The original plan for the area, from 1649, was later abandoned. It now comprises neighbourhoods and localities such as Frederiksstaden, the Nyboder neighbourhood, Nyhavn, Larsens Plads and Kongens Nytorv.

==History==

===Expansion of the fortified city===
As part of his aspirations to strengthen Copenhagen as a regional centre, Christian IV decided to expand the area of the fortified city northwards. As early as 1606, when his modernization of the fortifications began, he had purchased 200 hectares of land outside the Eastern City Gate. His intention was to redevelop this area into a new district referred to as Ny København (English: New Copenhagen) or Sankt Annæ By (Saint Ann's Town). The plan was to change the course of Østervold, which at that time made a bend and ran along what is today Gothersgade and Kongens Nytorv.

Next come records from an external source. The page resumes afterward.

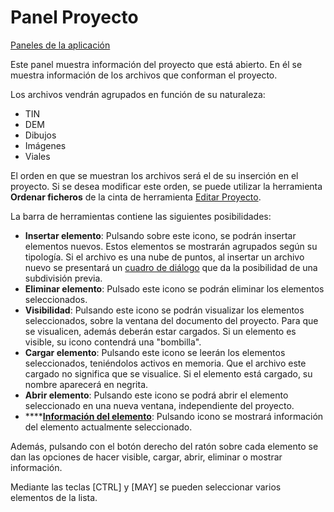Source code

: # Panel Proyecto

[Paneles de la aplicación](./)

Este panel muestra información del proyecto que está abierto. En él se muestra información de los archivos que conforman el proyecto.

Los archivos vendrán agrupados en función de su naturaleza:

* TIN
* DEM
* Dibujos
* Imágenes
* Viales

El orden en que se muestran los archivos será el de su inserción en el proyecto. Si se desea modificar este orden, se puede utilizar la herramienta **Ordenar ficheros** de la cinta de herramienta [Editar Proyecto](../../fichas-de-herramientas/ficha-de-herramientas-proyecto/editar-proyecto.md).

La barra de herramientas contiene las siguientes posibilidades:

* **Insertar elemento**: Pulsando sobre este icono, se podrán insertar elementos nuevos. Estos elementos se mostrarán agrupados según su tipología. Si el archivo es una nube de puntos, al insertar un archivo nuevo se presentará un [cuadro de diálogo](../../otras-herramientas/division-por-hojas.md) que da la posibilidad de una subdivisión previa.
* **Eliminar elemento**: Pulsado este icono se podrán eliminar los elementos seleccionados.
* **Visibilidad**: Pulsando este icono se podrán visualizar los elementos seleccionados, sobre la ventana del documento del proyecto. Para que se visualicen, además deberán estar cargados. Si un elemento es visible, su icono contendrá una "bombilla".
* **Cargar elemento**: Pulsando este icono se leerán los elementos seleccionados, teniéndolos activos en memoria. Que el archivo este cargado no significa que se visualice. Si el elemento está cargado, su nombre aparecerá en negrita.
* **Abrir elemento**: Pulsando este icono se podrá abrir el elemento seleccionado en una nueva ventana, independiente del proyecto.
* \*\*\*\*[**Información del elemento**](../../otras-herramientas/editar-elementos/informacion-de-elemento-de-proyecto.md): Pulsando icono se mostrará información del elemento actualmente seleccionado.

Además, pulsando con el botón derecho del ratón sobre cada elemento se dan las opciones de hacer visible, cargar, abrir, eliminar o mostrar información.

Mediante las teclas \[CTRL\] y \[MAY\] se pueden seleccionar varios elementos de la lista.

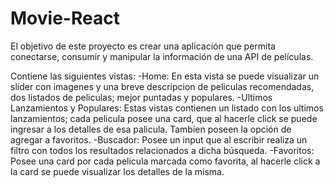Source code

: # Movie-React

El objetivo de este proyecto es crear una aplicación que permita conectarse, consumir y manipular la información de una API de películas.

Contiene las siguientes vistas:
-Home: En esta vista se puede visualizar un slider con imagenes y una breve descripcion de peliculas recomendadas, dos listados de peliculas; mejor puntadas y populares.
-Ultimos Lanzamientos y Populares: Estas vistas contienen un listado con los ultimos lanzamientos; cada pelicula posee una card, que al hacerle click se puede ingresar a los detalles de esa palicula. Tambien poseen la opción de agregar a favoritos. 
-Buscador: Posee un input que al escribir realiza un filtro con todos los resultados relacionados a dicha búsqueda. 
-Favoritos: Posee una card por cada pelicula marcada como favorita, al hacerle click a la card se puede visualizar los detalles de la misma. 
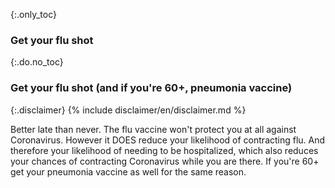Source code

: {:.only_toc}
### Get your flu shot

{:.do.no_toc}
### Get your flu shot (and if you're 60+, pneumonia vaccine)

{:.disclaimer}
{% include disclaimer/en/disclaimer.md %}


Better late than never. The flu vaccine won't protect you at all against Coronavirus. However it DOES reduce your likelihood of contracting flu. And therefore your likelihood of needing to be hospitalized, which also reduces your chances of contracting Coronavirus while you are there. If you're 60+ get your pneumonia vaccine as well for the same reason.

The new Østervold would be a direct extension of Nørrevold, connecting it to Sankt Annæ Skanse, thereby increasing the area of the fortified city with approximately 40%. However, the 1630s was a time of economic crisis and both Sankt Annæ Skanse and the new course of Østervold was delayed with no major work going on during that decade. After both Jutland and Scania had been occupied by enemy forces in the first half of the 1640s and the Kingdom's very existence had been threatened, work on the fortifications was resumed.

The new Østervold was constructed and a new project for the fortress at Sankt Annæ Skanse, with the layout of a bastioned pentagram, was completed in 1661.